The home ministry instructions to Gujarat came hours after an Ahmedabad court reserved, for Oct 7, its orders on the state’s revision petition against the judicial remand of the officer after Bhatt refused the court’s suggestion of granting bail if he underwent a three-hour police remand.
Bhatt had recently levelled allegations against Gujarat Chief Minister Narendra Modi in connection with the 2002 riots post the burning of Karsewaks travelling by the Sabarmati Express in Godhra.
The home ministry wrote to the Gujarat government, asking it to provide security to Bhatt and his family after the police officer’s wife Shweta Bhatt wrote to Home Minister P. Chidambaram expressing fears that there was danger to the arrested officer’s life.
Home Secretary R.K. Singh had convened a meeting of senior officials after Shweta Bhatt’s letter was received by the central government.

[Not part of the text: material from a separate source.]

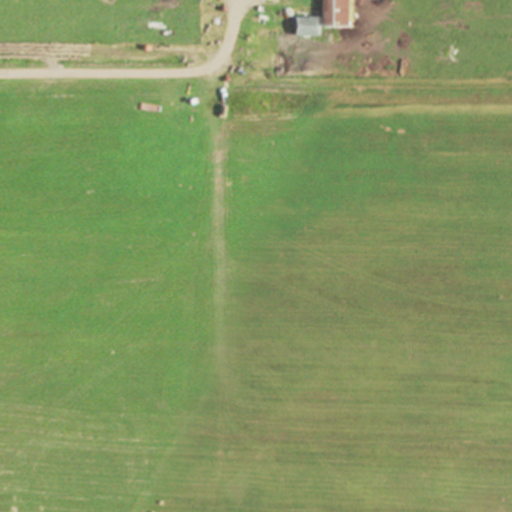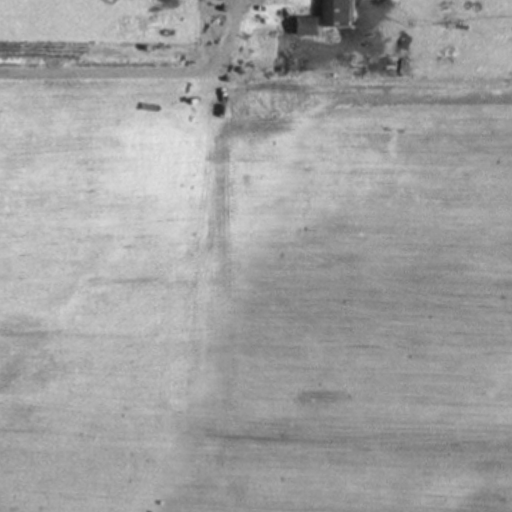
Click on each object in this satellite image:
building: (333, 14)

“The home ministry has written to the Gujarat government to ensure adequate security to Bhatt and his family as per local threat perception,” a home ministry official said here.
“We are also independently carrying out threat assessment at our level,” the official added.
Bhatt was arrested Friday after Gujarat police constable K.D. Panth lodged a complaint that he was threatened by the officer and forced to sign a false affidavit on the meeting called by Modi on Feb 27, 2002, hours after the Godhra train carnage.
Shweta Bhatt had written in her letter to Chidambaram that her husband “has been victimised and arrested” merely because a few politicians apprehended serious action against them due to Sanjeev Bhatt’s evidence in the pending criminal cases against them.
An Ahmedabad sessions court, meanwhile, reserved its order for Oct 7 on Gujarat government’s plea to place him under police custody for investigation in the case registered on the basis of Panth’s complaint.
The state government had Monday challenged a magisterial court order denying police remand of Bhatt.
Sessions Judge G.N. Patel reserved the order after hearing both the parties.
During the hearing, Bhatt’s lawyer I.H. Sayed contended that the revision remand application of the state government was not maintainable in law, citing a Supreme Court judgement, which had said granting or rejecting of bail was an interlocutory order and there cannot be revision of that order.
For the government, public prosecutor Pravin Trivedi argued that the state government had the right to seek revision of remand if rejected.
Bhatt, who was present in the court, told the judge that he would like to assist it and remain present during pronouncement of the order. But he was told that his presence was not required.
The court also proposed to Bhatt that it would readily grant him bail if he went into police remand for three hours and returned.
However, Bhatt refused to take the offer, saying he cannot compromise with “touts”.
In his bail application, Bhatt had claimed he was falsely implicated with an ulterior motive at the behest of some political functionaries and senior police officers, and that Pant appeared to be acting according to “diktats” from political masters.